Despite boisterous boasting by several German brands about modular architecture in future vehicles, Toyota remained relatively quiet on the subject.
More than a year ago, the brand announced it’s “Toyota New Global Architecture” (TNGA). Just like Mercedes, BMW and Audi, the modular system will offer a streamlined and simplified production process that will ease new product development. Toyota President Akio Toyoda said that one of the goals in using TNGA will be to exceed building 10 million vehicles annually. It isn’t clear if that figure includes Lexus and Scion or only Toyota.

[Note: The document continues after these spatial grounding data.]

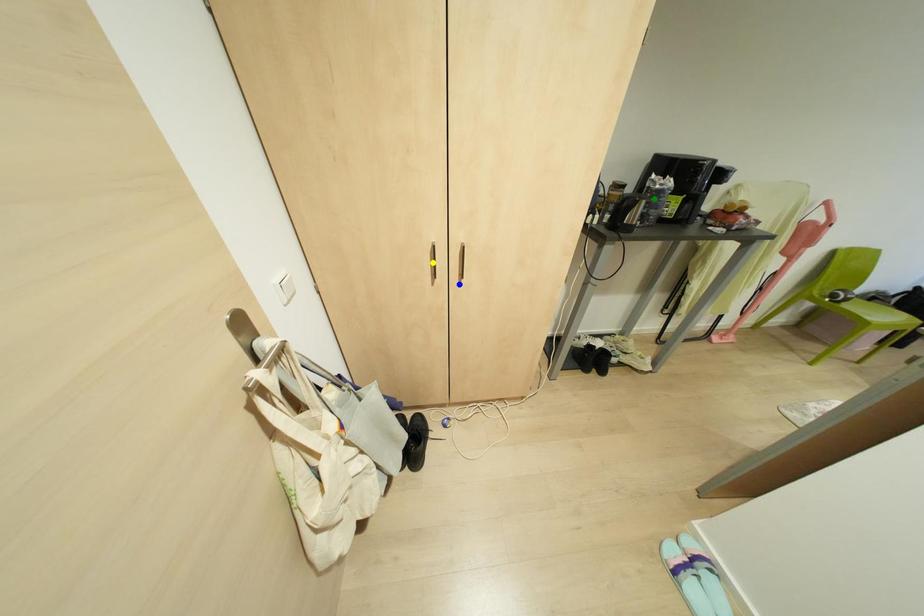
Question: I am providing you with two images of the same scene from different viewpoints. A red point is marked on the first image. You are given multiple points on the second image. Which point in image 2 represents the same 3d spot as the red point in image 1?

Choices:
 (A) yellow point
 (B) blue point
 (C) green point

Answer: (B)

“No company in this industry has ever exceeded 10 million units, but we would like to achieve that level,” Toyoda told Automotive News. “And the means that we can use” to get there, he said, “is TNGA.”
Reaching that goal would be a big deal for Toyota; a brand hampered by global recalls, natural disasters, a poor economy and the rising yen. TNGA will first be applied to three front-wheel drive vehicle platforms that will account for roughly half of Toyota’s volume.

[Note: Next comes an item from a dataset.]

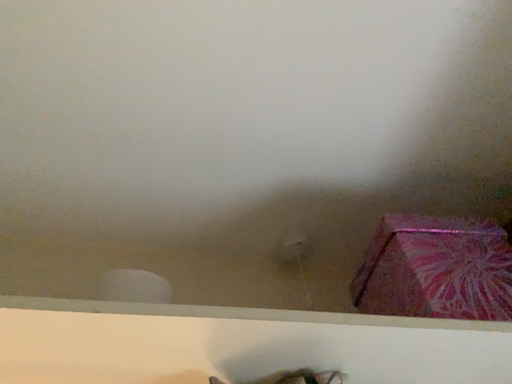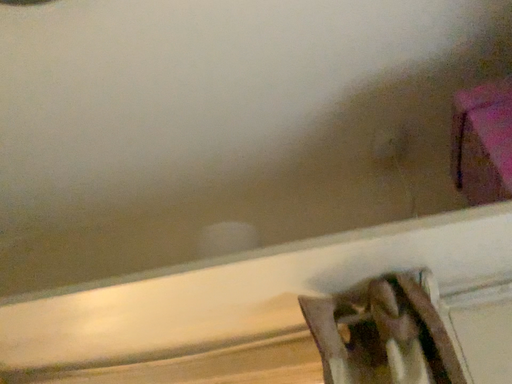
Question: Which way did the camera rotate in the video?

Choices:
 (A) rotated downward
 (B) rotated upward

Answer: (A)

That could prove to be a dangerous move for the brand. According to Automotive News, Toyota will also now use more components made to global standards rather than its own. While that will open the automaker to sourcing parts from major global producers to save cost, it could also have serious ramifications.
The brand expects production to be between 20 and 30 percent more efficient when those cars reach production. At that point, the cars are expected to share between 20 and 30 percent of their parts, although that commonality will balloon to between 70 and 80 percent once TNGA is in full swing.
Toyota’s reputation is built on reliability and leaning on big global parts makers could compromise that. If Toyota reaches its 10 million unit goal, that would mean roughly five million units riding on TNGA. That translates to anywhere from 3.5 to 5 million vehicles with common parts that could fall under a massive recall in one expensive mistake.
There haven’t been any officially announced nameplates associated with the new architecture, but Japanese newspaper Nikkei said the next-generation Prius will be included.
News about the future products can’t be terribly distant because Toyota said last month during a briefing that the first TNGA cars will debut in 2015.